Belonging

A YA novel excerpt© Susa Silvermarie

Chapter One

Once upon a time, it was a different time than your time. But maybe I’m not so different from you. My name is Sheila. I’m sitting on an old chair in the attic, with a letter from Mom in my hand. I used to live downstairs with the college girls who rent this old house. I was a college girl myself. Now, I’m only crashing in the attic, while I figure out what to do. The naked light bulb dangling over my head glares harsh light on this unopened envelope.

It has to be a good sign that Mom at least answered my letter. I imagine her at our kitchen table, grabbing a minute to sit down and write whatever’s inside this envelope. That big yellow table in our house in the little town –funny how, even though it’s only an hour’s drive from here, it feels like it’s across the world. I feel like I’m still in Brazil. I’m back in Wisconsin, but the envelope I’m holding seems like it comes from a place on the other side of a chasm. After I read Mom’s letter, I’ll either be home, or I’ll never get there again.

I trace my fingers along her perfect Catholic school penmanship. I can almost feel her hand, looping the blue ink across the envelope:

Sheila Lombardi,
545 N. 33rd Street
Milwaukee, Wisconsin

I tear it open. One, lined, yellow sheet, covered with her sure cursive. I hear Mom’s voice over my shoulder as I read.

September 1969

Dear Sheila,

I will remember you the way you were….

The words chisel themselves into my brain. My mother is pronouncing me dead.

The rest of the letter, I can’t take in. Except, before the page drops onto my lap, I see Mom’s postscript.

ps Regarding your condition, Do not tell your Grandmother.

My hand floats up and pulls the chain of the hanging light bulb. Blackness in the attic. I disappear.

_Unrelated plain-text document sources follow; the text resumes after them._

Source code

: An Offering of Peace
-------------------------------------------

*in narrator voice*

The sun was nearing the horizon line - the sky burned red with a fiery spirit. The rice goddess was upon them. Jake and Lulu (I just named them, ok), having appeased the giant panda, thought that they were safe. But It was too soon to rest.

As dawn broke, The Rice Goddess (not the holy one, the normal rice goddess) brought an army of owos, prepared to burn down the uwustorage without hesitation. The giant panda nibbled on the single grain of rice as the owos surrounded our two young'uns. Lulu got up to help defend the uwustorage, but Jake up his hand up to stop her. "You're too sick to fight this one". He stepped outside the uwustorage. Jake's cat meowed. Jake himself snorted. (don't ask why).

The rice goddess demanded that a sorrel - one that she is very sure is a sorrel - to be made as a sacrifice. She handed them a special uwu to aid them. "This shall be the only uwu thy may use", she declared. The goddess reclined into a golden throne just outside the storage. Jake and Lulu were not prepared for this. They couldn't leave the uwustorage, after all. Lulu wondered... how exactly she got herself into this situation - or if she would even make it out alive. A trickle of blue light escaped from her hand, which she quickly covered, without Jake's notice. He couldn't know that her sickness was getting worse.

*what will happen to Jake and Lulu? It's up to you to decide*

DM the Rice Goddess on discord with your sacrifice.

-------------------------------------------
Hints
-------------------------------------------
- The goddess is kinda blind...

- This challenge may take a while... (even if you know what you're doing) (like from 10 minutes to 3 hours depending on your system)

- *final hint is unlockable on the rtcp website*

When I stand, the letter falls to the attic floorboards. I walk, slow as a zombie, to the window. I want comfort, from somewhere— the stars, yeah, I’m reaching for the Milky Way in the night sky. I want it right in its place, right where it’s supposed to be. I lean my forehead against the window and search for the starry arc. Through the windowpane, the night air chills me. No stars. Overcast.

Instead, my imagination sees Mom reflected in the black glass. Mom, in our house, in the hometown where I never belonged. Mom, sealing her cold letter.